Many years ago I was in Vietnam and noticed that despite all the efforts of the mighty U.S. military machine it was Coca-Cola that had really won the war. One slide by Timo of a car covered in Arabic text reminded me that if we look at the population growth demographics for Islamic countries it shouldn't be too long before, along with India and China we should in the future begin to see more Arabic text creeping into our culture. I always find text fascinating and have even etched a few Khmer and Siamese tattoos on my body. I can think of nothing more exciting than nipping up to the Turk, Sri Lankan, Kurdish and Tamil supermarkets where I'm living and looking at 'foreign stuff'. Somehow Coconut Milk from Southern India is much more romantic and kosher than something packaged by one of the supermarkets. I am also quite frankly bored with all the web 2.0 cuddly logos sprouting, although I do realise that style is more important and useful than identity in this overloaded logo world.

Timo talked about how protest and political statement will likely be more present in design of the future and this was reinforced later by the sustainable design panel. I can certainly see a future where homogeneous brands, products and services are more likely to differentiate themselves by what they stand for - their values as it were. Timo also described that we seem to be living in almost biblical Revelations-like times with famine, pestilence, disease and floods from things like SARS, Hurricanes and Tsunamis, he then talked about the move from a celebrity culture to a knowledge culture which simply can't come soon enough for me.

Many moons ago on a hardcore right wing political chat channel that I liked to sharpen my teeth on I was arguing (or rather being shouted down) about the moral and intellectual bankruptcy of driving SUV's in a world with rapidly diminishing oil and young Americans and British people dying for it while serving in the armed forces in Iraq which everyone knows (except the oil addicts) was invaded for its oil reserves and the Green Zone that will administer it.

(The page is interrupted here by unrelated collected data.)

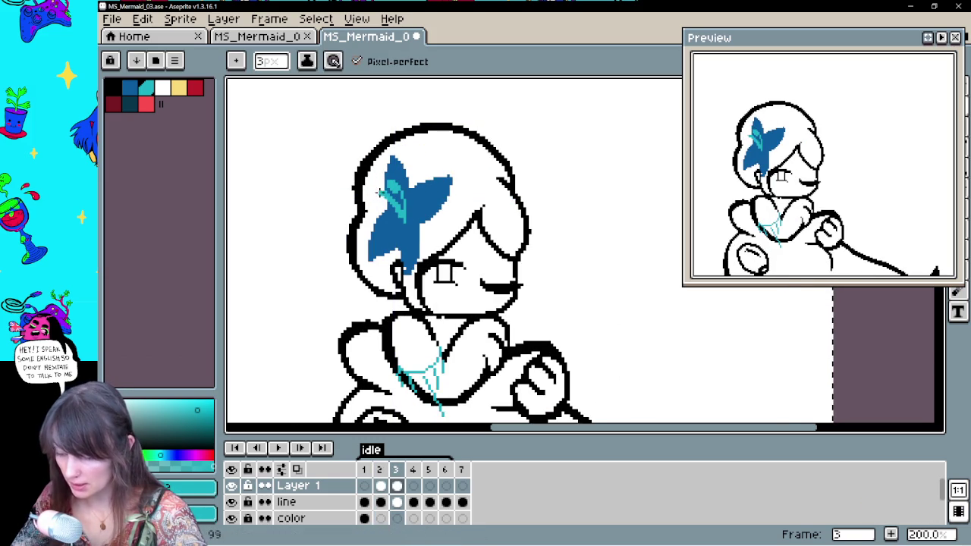
Draw a teal curve from the flower across the top of the hair
key("comma")
key("period")
key("comma")
key("period")
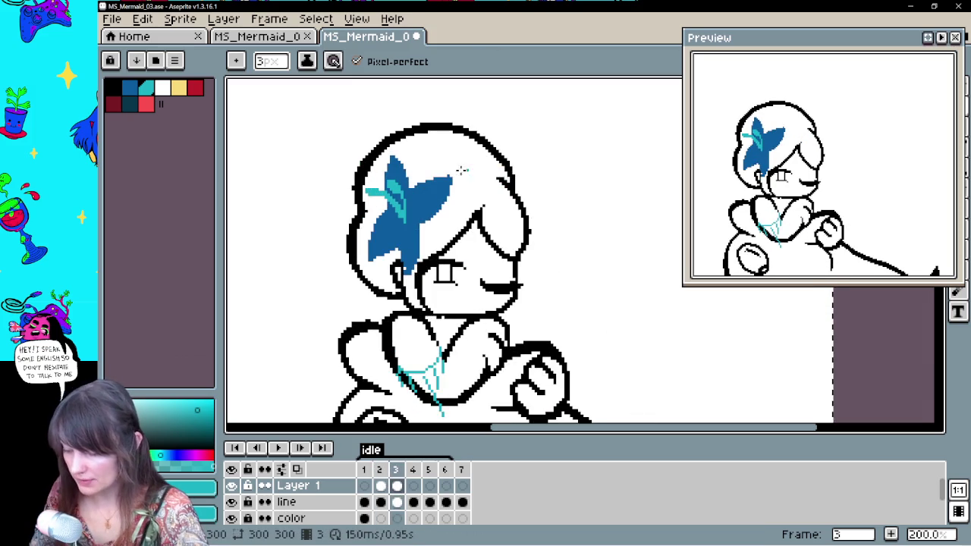
left_click_drag(417, 182, 497, 174)
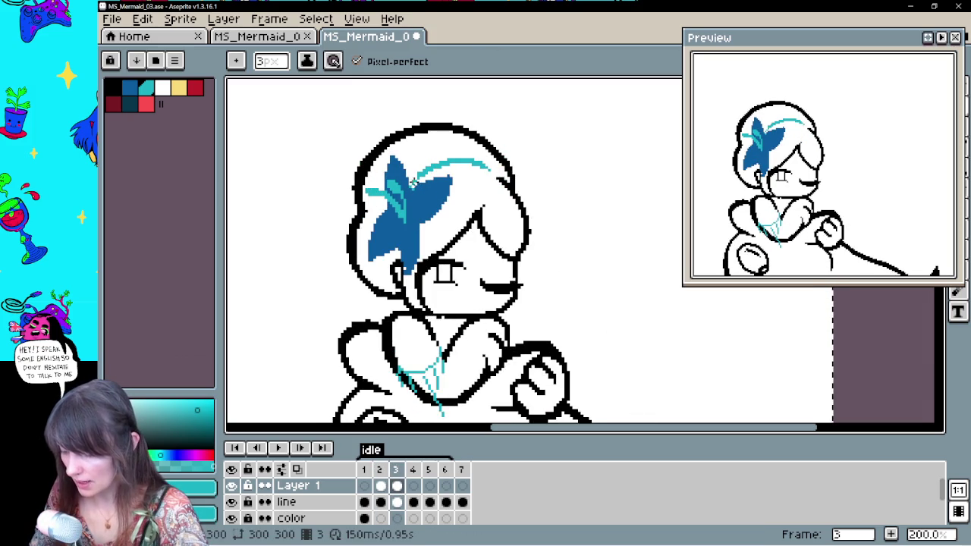
Flip between frames 2 and 3 to check the new strokes in motion
key("comma")
key("period")
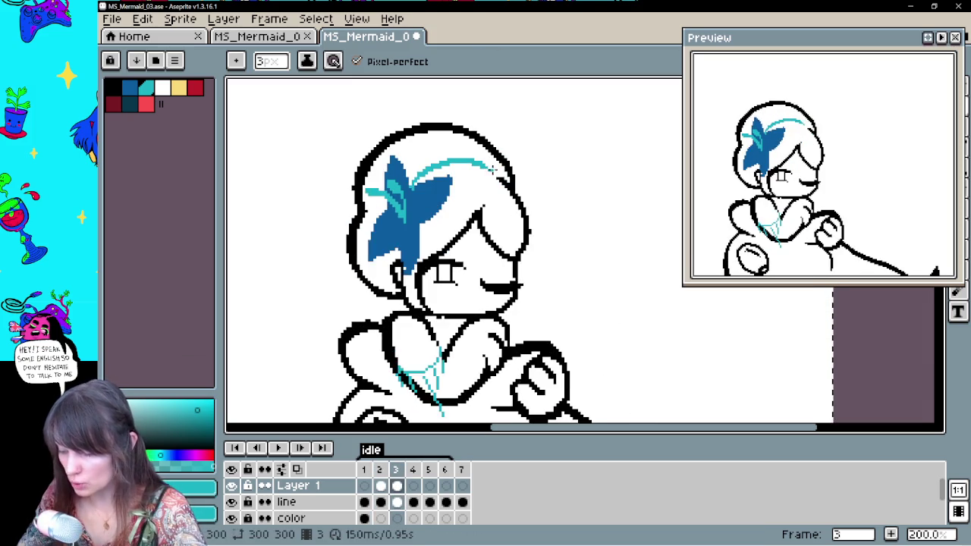
key("period")
key("period")
key("comma")
key("comma")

The one weapon that unsettled the frothy mouthed right-wing-nuts in the debate (95% of the channel) was the question, would Jesus drive an SUV? The unholy alliance between the Neo-Conservatives and the Christian fundamentalists is always unsettled by this simple question and mark my words for the future of sustainable consumption, religion and culture will be huge factors in the war of ideas. Ask yourself if Jesus would purchase an SUV, because it looks to me from the picture above that Mohamed wouldn't have minded a Big Mac. That is every reason for being optimistic about the future...... which according to Arthur C Clarke is going to be 'utterly fantastic'.